Quoted passage: Begin
# Finding splitting field and Galois group questions

1. Dec 5, 2016

### PsychonautQQ

1. The problem statement, all variables and given/known data
2 questions here:

1)
Let g(x) = x^6 - 10 be a polynomial in Q(c) where c is a primitive 6th root of unity. Find a splitting field for this polynomial and determine it's Galois group

2)
let f(x) = x^3 + x^2 + 2 with coefficients in $F_3$. Find a splitting field K for this polynomial and determine it's Galois group

2. Relevant equations

3. The attempt at a solution
Question 1)
If we adjoin b = the 6th real root of 10 to Q(c) then we have a splitting field. Furthermore, the roots of f will be {b, bc, bc^2, bc^3, bc^4, bc^5}. The Galois group will permute the roots whilst fixing every element of Q(c). So I believe this galois group will be isomorphic to $(Z_6,+)$ where the generator will take b-->bc and fix all elements of Q(c).

Question 2)
I'm having trouble constructing a splitting field for this polynomial. If I assume r is a root and then divide f(x) by x-r I don't seem to arrive at anything helpful. Perhaps I should consider that the multiplicative group in F_7(r) will be cyclic of order 26 (since the degree of r is 3 and 3*9 = 27) so r^27=r, and then use this knowledge to see if any powers of r are also roots. Does this make sense? Does anyone else have any other insights to make this simpler?
Quoted passage: End
### Task to complete
Pick up the splitting field and Galois group thread right after its last sentence and keep it going.
Entries shown: Begin
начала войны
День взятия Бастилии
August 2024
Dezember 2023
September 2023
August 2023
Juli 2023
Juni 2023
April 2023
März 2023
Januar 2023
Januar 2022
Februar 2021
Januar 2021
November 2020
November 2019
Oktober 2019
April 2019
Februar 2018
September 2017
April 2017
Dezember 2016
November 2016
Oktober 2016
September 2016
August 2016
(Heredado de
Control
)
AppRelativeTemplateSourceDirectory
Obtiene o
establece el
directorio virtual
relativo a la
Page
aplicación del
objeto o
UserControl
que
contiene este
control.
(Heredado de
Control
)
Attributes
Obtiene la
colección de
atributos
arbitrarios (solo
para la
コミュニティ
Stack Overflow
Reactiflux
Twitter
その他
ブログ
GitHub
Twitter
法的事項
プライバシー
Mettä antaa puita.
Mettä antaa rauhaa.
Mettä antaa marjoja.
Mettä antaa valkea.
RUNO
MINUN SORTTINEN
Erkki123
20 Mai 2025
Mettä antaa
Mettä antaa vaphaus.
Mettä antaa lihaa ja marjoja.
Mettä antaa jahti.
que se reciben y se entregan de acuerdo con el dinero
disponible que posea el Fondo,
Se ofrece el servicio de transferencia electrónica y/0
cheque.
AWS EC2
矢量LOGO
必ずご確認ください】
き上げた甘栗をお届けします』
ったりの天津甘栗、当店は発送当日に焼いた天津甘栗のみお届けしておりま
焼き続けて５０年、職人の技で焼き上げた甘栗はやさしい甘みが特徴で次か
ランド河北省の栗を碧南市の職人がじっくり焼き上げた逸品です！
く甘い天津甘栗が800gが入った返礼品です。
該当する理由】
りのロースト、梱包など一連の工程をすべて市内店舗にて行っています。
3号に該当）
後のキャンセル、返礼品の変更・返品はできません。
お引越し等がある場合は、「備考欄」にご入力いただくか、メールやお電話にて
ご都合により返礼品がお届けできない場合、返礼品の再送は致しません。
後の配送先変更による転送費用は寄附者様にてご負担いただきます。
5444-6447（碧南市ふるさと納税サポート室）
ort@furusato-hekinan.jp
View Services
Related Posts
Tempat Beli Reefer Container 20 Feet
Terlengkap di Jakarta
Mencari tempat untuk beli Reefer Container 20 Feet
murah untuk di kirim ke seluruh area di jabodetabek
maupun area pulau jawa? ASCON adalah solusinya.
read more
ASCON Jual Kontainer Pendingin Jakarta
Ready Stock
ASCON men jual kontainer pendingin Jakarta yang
Entries shown: End
### Answer for the task
2. Dec 7, 2016

### Staff: Mentor

I think this is correct. Only one remark: you can say $g(x)$ is a polynomial over $\mathbb{Q}(c)$ or in $\mathbb{Q}(c)[x]$.
I don't understand why you consider $\mathbb{F}_7$ here or even $\mathbb{Z}_{26}$.
If you divided $f(x)=x^3+x^2+2$ by $(x-r)$ with a root $r$ such that $r^3+r^2+2=0$ then you can also do the rest and split $f(x)$ completely. If I made no mistake, then you will need $\sqrt{r+1}$ in the splitting field. Together with $r^2$ this looks like a four-dimensional extension of $\mathbb{F}_3$ but I didn't check linear dependencies.

3. Dec 8, 2016

### PsychonautQQ

I divided by x-r and then solved the resulting quadratic and calculated that it has a discriminant -3r^2 - 2r + 1. it appears our splitting fields will be a bit different.

4. Dec 8, 2016

### Staff: Mentor

I don't think so. $-3=0$ and $-2=1$ in $\mathbb{F}_3$.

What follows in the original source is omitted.